Alternativa B — ❌ Incorreta
A ureteroscopia semirrígida utiliza um aparelho rígido ou semirrígido, que não se curva para alcançar as cavidades renais. Ela é indicada principalmente para cálculos no ureter distal e médio, não para cálculos renais. O enunciado fala em "acesso às cavidades renais", o que exige um aparelho flexível.

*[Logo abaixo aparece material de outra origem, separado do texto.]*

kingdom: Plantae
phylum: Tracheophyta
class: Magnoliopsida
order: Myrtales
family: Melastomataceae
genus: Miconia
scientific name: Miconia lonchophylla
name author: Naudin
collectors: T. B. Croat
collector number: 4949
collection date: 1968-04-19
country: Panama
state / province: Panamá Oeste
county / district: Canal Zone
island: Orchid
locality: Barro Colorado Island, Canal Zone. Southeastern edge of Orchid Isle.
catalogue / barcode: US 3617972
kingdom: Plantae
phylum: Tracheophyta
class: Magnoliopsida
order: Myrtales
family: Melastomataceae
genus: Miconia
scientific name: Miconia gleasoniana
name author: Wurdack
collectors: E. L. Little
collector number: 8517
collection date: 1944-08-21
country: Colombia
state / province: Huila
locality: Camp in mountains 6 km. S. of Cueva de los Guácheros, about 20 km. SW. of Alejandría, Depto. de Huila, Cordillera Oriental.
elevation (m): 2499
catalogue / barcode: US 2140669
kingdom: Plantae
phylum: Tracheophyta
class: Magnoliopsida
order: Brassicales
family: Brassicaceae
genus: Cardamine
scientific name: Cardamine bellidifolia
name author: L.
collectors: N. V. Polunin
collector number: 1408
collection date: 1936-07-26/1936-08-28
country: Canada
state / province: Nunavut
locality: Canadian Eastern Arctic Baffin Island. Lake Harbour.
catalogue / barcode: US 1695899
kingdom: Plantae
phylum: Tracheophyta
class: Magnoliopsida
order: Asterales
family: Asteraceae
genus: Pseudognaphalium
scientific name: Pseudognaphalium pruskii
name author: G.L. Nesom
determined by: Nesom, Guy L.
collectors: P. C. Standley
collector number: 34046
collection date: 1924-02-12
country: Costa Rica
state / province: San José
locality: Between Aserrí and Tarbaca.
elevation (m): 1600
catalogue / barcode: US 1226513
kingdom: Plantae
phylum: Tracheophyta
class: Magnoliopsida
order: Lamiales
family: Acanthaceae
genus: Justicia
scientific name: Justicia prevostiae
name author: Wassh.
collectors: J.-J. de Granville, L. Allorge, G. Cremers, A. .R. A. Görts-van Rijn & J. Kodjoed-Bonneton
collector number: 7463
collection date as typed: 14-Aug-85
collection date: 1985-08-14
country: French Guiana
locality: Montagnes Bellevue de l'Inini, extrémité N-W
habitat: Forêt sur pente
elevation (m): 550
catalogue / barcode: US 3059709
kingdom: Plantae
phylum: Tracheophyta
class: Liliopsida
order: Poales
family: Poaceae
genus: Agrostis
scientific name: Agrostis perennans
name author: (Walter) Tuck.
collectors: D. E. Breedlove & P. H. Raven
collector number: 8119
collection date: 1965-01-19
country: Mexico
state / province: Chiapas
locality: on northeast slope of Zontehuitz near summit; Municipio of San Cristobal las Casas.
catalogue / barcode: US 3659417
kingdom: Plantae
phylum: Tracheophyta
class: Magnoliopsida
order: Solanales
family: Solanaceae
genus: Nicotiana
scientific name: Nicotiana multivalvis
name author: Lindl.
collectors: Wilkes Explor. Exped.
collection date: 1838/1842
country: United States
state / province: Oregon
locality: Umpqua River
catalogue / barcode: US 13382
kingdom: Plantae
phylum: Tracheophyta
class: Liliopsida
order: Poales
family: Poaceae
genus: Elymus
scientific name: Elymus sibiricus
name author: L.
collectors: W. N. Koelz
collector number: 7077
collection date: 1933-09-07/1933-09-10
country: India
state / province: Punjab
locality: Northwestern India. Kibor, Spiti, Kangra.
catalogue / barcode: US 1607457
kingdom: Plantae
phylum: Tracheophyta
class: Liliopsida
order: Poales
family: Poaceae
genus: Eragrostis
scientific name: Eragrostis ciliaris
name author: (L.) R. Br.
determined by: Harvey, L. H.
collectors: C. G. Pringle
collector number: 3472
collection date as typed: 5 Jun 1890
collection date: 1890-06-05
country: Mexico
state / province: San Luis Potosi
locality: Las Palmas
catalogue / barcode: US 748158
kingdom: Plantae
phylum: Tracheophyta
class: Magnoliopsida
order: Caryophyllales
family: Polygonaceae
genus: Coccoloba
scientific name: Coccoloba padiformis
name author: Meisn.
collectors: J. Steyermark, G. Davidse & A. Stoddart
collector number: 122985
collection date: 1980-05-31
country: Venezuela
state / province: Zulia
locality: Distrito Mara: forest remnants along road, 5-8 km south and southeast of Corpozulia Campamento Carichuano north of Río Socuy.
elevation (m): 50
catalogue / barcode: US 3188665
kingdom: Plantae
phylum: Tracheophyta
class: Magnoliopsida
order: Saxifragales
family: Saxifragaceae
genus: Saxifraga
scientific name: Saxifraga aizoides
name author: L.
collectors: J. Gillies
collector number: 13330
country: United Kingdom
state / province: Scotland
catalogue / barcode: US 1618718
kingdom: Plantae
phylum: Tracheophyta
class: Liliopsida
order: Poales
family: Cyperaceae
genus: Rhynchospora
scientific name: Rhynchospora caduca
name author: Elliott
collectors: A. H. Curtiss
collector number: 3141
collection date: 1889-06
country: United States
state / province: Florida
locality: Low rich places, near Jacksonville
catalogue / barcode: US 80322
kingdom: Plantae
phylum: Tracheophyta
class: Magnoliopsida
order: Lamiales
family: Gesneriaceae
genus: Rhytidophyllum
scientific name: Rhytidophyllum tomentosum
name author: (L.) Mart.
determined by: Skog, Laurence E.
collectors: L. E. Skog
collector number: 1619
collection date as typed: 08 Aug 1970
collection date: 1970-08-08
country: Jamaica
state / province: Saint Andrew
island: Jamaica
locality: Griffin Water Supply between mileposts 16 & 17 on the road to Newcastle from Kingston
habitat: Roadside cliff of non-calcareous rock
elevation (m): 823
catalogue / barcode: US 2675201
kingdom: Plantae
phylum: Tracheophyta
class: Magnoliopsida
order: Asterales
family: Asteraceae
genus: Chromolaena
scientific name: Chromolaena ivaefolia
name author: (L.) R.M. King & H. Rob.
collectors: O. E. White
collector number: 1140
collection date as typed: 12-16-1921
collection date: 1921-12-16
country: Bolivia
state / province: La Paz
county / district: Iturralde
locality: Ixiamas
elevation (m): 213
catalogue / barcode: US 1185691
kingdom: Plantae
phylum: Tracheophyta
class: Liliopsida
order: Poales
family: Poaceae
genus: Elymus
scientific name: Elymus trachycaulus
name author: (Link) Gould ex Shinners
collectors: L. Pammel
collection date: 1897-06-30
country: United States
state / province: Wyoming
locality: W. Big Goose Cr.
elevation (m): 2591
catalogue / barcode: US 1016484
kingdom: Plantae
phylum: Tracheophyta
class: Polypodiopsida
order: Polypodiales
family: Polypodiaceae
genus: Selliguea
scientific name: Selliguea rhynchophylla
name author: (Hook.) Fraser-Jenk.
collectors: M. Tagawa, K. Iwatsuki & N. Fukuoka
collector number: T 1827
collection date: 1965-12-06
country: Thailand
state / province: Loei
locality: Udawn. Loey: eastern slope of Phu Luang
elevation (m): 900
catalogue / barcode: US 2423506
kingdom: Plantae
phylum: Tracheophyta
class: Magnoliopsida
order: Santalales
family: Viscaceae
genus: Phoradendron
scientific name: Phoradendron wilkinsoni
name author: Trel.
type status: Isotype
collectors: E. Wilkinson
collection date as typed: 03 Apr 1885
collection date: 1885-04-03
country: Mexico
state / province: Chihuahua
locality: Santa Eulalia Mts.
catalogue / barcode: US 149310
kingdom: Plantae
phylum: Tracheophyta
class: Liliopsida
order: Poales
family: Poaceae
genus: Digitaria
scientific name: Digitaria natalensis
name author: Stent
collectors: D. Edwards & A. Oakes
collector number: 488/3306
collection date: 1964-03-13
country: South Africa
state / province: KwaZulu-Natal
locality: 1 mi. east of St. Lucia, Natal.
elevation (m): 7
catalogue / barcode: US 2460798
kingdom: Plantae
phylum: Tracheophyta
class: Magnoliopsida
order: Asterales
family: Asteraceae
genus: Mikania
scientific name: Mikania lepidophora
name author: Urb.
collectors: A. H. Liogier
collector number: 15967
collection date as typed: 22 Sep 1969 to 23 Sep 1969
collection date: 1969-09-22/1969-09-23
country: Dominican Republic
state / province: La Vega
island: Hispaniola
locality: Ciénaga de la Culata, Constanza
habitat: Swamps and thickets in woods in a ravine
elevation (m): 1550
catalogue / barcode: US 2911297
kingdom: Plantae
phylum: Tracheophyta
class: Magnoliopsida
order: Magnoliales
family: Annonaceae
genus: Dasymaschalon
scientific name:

Alternativa C — ❌ Incorreta
A litotripsia extracorpórea por ondas de choque (LECO) fragmenta o cálculo por ondas de choque geradas fora do corpo, sem nenhum endoscópio. O enunciado menciona "utilizando um ureteroscópio flexível", o que não ocorre na LECO. Além disso, a LECO é menos eficaz para cálculos > 2 cm e para os muito duros.
Alternativa D — ✅ Correta ⟵ GABARITO
A ureteroscopia flexível com laser de hólmio é exatamente a técnica descrita: um ureteroscópio flexível é introduzido pela uretra, sobe pelo ureter até as cavidades renais, sem incisões, e o laser de hólmio fragmenta o cálculo com precisão. É a modalidade mais avançada de endourologia para cálculos renais, com alta taxa de sucesso e baixa morbidade.
Alternativa E — ❌ Incorreta
A nefrectomia laparoscópica é a remoção cirúrgica do rim por laparoscopia, indicada para tumores renais, rim não funcionante ou doador para transplante — não para tratamento de cálculos. O enunciado fala em "fragmentar cálculos", o que não se aplica a uma nefrectomia.
PEGA ESSA DICA!
Para questões de endourologia, identifique a via de acesso descrita no enunciado: "sem incisões" + "ureteroscópio flexível" = ureteroscopia flexível; "punção percutânea" = NLPC; "ondas de choque externas" = LECO; "remoção do rim" = nefrectomia. Essa é a chave para não errar.